I recently headed over to Joshua Tree, hoping to catch some stars or some snow. Looking at the mountains from the city, there’s more and more snow on the peaks (a good sign for nature!), and that held true the whole drive out. I got my hopes up for this trip, after a wonderful snow a year or so ago, when my poor Honda Civic nearly got blown off the road in a blizzard. And, if there wasn’t going to be any snow, I was hoping to see the stars in the dead desert night. Not even any cell signal to get in the way.
Neither of my hopes came true. The sky stayed overcast the whole evening, and the ground dry. And it was perfect and still and I loved every minute.
I had left LA a bit before 2pm. I was planning to catch the sunset as I rolled into the park. Sunset started that day at around 4:50pm, and the drive time was initially going to be about 2 and a half hours. That put me at the park at about 4:30, which would be just enough time to get through the gate and on to a good sunset-watching spot.
I forgot to factor in time for the required visit to Hadley’s Fruit Orchard. A date shake is a staple after such a long drive – something that two dozen other people thought was a good idea at the same time. Whatever changes are in store, lines are never going away.
Ended up getting to the park closer to 5, the land already fading past purple and into the washed-out colorless landscape of car headlights and the occasional night hiker. As I drove through the main road from the West Entrance (the one past the Visitor’s Center), I could see cars parked every few minutes apart. Little islands of light bobbed out in the desert at different distances from the road – groups of other people that thought a 40 degree night and no light meant for a good time.
I’m glad we all agreed on that.
With no sunset plans anymore, I drove along until I felt called to one spot by the familiar, lumbering silhouettes of rocks. This was a place where I remembered finding an old sprite bottle in the sand, so I felt comfortable that I wouldn’t get lost. The cars leaving the park kept up a steady snake of white lights, another guide in the night.
Every few minutes, the road would clear completely. All was as dark as could be, only a handful of Orion’s belt peeking out from under the clouds. The air was still and blue, foggy in a frosty way. Canopies of Joshua Trees stood above the horizon level like rocks, gaps peeking between them as a new car zipped along.
I brought a few flashlights, though sometimes it felt like they got in the way. My happiest moment was climbing to the top of a chilled rock, maybe a dozen feet in the air. I sat there long enough that my boots stopped keeping my feet warm and my hands weren’t faring much better. The landscape was mottled black twigs over tan, the occasional odd stone a lighter gray in the dark.

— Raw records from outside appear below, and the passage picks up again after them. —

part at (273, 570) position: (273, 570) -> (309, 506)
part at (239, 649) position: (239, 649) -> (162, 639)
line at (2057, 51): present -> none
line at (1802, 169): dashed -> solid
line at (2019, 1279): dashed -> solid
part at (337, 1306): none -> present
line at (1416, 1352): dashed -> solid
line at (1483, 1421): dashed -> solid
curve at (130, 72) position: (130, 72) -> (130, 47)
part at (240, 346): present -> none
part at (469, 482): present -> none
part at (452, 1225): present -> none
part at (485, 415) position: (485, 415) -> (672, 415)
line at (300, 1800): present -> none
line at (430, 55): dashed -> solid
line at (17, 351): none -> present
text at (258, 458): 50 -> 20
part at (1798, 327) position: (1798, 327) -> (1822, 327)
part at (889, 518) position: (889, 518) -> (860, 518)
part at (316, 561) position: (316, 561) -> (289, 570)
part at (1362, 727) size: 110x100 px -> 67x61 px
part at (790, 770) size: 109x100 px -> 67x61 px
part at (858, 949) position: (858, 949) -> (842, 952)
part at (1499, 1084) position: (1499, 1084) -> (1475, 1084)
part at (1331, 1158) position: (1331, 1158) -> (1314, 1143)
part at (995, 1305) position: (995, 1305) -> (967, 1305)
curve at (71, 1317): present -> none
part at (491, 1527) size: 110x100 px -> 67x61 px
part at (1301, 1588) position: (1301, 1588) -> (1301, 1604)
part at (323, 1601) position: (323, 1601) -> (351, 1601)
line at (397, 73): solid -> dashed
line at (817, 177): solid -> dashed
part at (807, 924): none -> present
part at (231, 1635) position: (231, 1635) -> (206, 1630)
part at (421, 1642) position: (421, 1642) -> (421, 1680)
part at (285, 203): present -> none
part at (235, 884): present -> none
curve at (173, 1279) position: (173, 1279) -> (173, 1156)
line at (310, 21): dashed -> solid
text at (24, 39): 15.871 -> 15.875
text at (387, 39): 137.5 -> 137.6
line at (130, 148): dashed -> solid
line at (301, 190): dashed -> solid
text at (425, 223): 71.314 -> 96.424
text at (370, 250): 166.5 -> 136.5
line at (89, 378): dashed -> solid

I knew what the landscape looked like in daylight, and I knew that particular patch of earth well – and it felt totally different. Space was wrong. Everything felt like a flat image, even though my body knew it could not possibly be as close as I judged it. Ten minutes’ walk, even in the dark, did not leave the road within spitting distance.
Then I heard a single caw of a crow. That’s when it hit me that there hadn’t been any sound, except the sometimes roll of a heavy tire in the distance. No rustle of a creature darting under the brush as I walk by. No wind whispering through cactus spines. No bees, no tapping of lizards.
I’m sure that if I tried hard enough, I’d probably be able to hear the cacti doing their CAM breathing.